Question

21. Complete a simple linear regression on the following data from a random survey of a random sample of free throws made out of 100:

Age (in years)          # of Free throws made (out of 100)

20                               30

22                               36

26                               28

28                               20

33                               25

33                               15

38                               10

42                               25

49                               8

54                               15

55                               22

55                               18

57                               35

60                               12

Provide the equation of the linear regression line (3 pts):
Y = a + bX

Sum of x is 572

Sum of y is 299

Mean of x is 40.8571

Mean of y is 21.3571

Sum of squares is 2575.7143

Sum of products is -669.2857
Provide the coefficient of correlation (2 pts):
How many would free throws would you expect a 42 year old to make (2 pts):
What is the residual for the 42 year old we sampled (2 pts):

Answer 1

Solution:
Regression equation can be calculated as
Y = a+ bX
Here Y is dependent Variable i.e.
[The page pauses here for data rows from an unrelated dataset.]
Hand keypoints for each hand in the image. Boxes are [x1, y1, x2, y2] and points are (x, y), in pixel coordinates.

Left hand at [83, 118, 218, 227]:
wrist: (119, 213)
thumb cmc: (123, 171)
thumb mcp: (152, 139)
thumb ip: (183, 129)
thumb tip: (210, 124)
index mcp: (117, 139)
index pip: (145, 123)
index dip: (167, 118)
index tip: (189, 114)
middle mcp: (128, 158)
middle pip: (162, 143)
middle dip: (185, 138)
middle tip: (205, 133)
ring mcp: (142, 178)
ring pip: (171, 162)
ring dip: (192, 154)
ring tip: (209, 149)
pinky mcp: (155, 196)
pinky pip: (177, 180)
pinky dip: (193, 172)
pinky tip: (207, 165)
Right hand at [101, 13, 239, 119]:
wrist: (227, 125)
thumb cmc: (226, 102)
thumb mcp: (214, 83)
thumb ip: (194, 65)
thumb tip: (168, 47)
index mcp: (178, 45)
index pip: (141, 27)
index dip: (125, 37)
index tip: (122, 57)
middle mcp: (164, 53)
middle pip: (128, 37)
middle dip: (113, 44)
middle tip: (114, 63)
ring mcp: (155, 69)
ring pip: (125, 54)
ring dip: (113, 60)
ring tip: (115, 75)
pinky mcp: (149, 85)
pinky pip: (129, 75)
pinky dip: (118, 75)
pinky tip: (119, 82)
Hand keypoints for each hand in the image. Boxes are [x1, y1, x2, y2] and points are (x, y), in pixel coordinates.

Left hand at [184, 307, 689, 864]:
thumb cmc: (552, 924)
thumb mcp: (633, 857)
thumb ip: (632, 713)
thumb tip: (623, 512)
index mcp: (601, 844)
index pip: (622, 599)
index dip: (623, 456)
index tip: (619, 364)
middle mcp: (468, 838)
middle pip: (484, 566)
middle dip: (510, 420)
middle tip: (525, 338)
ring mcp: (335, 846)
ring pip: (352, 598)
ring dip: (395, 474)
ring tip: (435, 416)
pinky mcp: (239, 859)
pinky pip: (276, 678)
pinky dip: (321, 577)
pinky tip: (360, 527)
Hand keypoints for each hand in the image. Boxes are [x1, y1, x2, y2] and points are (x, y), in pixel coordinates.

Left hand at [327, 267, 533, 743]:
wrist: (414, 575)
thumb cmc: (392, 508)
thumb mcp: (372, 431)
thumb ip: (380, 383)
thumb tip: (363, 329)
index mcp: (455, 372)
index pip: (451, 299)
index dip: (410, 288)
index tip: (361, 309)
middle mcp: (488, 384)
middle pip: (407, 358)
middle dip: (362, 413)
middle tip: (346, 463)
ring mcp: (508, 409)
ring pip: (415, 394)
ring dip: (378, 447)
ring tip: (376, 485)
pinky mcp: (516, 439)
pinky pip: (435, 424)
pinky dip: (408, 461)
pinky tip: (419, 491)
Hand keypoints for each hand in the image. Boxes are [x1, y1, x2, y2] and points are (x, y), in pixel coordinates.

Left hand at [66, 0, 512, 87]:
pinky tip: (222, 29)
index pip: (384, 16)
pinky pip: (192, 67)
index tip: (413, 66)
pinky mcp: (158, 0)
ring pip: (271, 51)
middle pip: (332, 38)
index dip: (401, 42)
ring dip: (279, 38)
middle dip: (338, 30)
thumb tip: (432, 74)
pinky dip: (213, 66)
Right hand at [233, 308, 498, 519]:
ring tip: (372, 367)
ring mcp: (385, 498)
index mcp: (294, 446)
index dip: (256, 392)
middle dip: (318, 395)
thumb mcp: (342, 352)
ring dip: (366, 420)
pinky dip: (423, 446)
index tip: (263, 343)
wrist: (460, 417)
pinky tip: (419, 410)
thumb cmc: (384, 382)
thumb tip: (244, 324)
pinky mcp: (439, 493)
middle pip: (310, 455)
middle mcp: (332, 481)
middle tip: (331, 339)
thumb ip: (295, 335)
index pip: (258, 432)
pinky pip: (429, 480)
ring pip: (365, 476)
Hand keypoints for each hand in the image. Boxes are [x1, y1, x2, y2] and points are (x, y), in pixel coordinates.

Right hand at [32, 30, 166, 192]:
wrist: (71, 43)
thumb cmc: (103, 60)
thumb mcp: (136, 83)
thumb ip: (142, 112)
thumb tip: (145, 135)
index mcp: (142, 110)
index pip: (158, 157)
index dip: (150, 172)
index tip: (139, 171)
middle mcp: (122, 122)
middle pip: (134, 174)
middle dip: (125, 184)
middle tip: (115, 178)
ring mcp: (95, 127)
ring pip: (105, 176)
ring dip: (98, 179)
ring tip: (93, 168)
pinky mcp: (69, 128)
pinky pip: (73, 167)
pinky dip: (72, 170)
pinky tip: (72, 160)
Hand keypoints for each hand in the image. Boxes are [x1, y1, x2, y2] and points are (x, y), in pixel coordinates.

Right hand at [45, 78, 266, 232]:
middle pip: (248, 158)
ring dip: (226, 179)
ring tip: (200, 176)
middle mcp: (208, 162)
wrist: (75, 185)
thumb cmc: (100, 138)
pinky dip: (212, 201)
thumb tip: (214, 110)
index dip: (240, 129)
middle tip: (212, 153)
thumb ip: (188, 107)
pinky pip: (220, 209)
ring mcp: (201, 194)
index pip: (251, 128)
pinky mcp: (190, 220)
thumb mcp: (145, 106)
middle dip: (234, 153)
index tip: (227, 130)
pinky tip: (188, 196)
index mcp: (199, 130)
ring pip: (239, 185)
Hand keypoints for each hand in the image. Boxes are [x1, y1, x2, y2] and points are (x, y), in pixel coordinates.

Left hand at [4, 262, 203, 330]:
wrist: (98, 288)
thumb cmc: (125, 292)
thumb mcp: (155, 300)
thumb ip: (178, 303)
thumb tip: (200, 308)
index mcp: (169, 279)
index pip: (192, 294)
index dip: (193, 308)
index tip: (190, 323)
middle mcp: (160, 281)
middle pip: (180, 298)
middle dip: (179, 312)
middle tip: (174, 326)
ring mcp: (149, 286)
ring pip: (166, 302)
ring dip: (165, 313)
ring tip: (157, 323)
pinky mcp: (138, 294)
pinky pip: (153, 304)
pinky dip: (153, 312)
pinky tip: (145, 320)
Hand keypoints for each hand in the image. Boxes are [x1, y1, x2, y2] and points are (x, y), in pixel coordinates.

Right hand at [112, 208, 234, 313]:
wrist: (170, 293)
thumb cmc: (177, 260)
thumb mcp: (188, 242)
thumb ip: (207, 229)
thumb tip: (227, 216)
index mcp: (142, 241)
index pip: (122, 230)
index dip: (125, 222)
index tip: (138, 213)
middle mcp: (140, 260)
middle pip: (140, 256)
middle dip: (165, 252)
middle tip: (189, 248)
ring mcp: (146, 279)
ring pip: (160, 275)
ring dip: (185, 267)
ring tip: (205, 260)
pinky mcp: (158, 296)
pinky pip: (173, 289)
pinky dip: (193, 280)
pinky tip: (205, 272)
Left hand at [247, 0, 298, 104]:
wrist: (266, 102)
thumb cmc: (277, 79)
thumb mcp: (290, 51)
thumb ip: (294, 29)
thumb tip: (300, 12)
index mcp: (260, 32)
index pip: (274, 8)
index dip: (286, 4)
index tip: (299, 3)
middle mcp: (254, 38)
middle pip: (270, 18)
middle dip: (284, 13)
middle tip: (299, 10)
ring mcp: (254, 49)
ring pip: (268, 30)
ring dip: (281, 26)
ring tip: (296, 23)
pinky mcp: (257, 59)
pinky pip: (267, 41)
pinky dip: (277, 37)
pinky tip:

No. of free throws
X is an independent Variable i.e. Age
a is Y-intercept of Line
b is Slope of regression line
Slope of regression line can be calculated as
Slope = ((n*Xi*Yi) - (Xi * Yi))/((n*Xi^2) - (Xi)^2) =

Age(X)	No. of Free throws made(Y)	X^2	Y^2	XY
20	30	400	900	600
22	36	484	1296	792
26	28	676	784	728
28	20	784	400	560
33	25	1089	625	825
33	15	1089	225	495
38	10	1444	100	380
42	25	1764	625	1050
49	8	2401	64	392
54	15	2916	225	810
55	22	3025	484	1210
55	18	3025	324	990
57	35	3249	1225	1995
60	12	3600	144	720
572	299	25946	7421	11547

Slope = ((14*11547) - (572*299))/((14*25946) -(572*572)) = -9370/36060 = -0.26
Intercept of regression line a = ((Yi) - Slope*(Yi))/n = (299 - (-0.26*572))/14 = 31.97
So regression equation is
Y = 31.97 - 0.26*X
Solution(b)
Coefficient of correlation can be calculated as
Slope = ((n*Xi*Yi) - (Xi * Yi))/sqrt(((n*Xi^2) - (Xi)^2)*((n*Yi^2) - (Yi)^2))) = ((14*11547) - (572*299))/sqrt(((14*25946) -(572*572))*((14*7421)-(299*299))) = -9370/sqrt(36060*14493) = -0.41

Solution(c)
From Regression equation Y = 31.97 - 0.26*X
At X= 42, we need to calculate Free throws which can be calculated as
Y = 31.97 - 0.26*X = 31.97 - 0.26*42 = 21.05 after round off 21
Solution(d)
Residual for the 42 year = No. of free throws predicted from regression equation - No. of free throws from actual data = 21 - 25 = -4
that means according to the regression line we can say that the number of free throws made is less by 4 as compared to actual.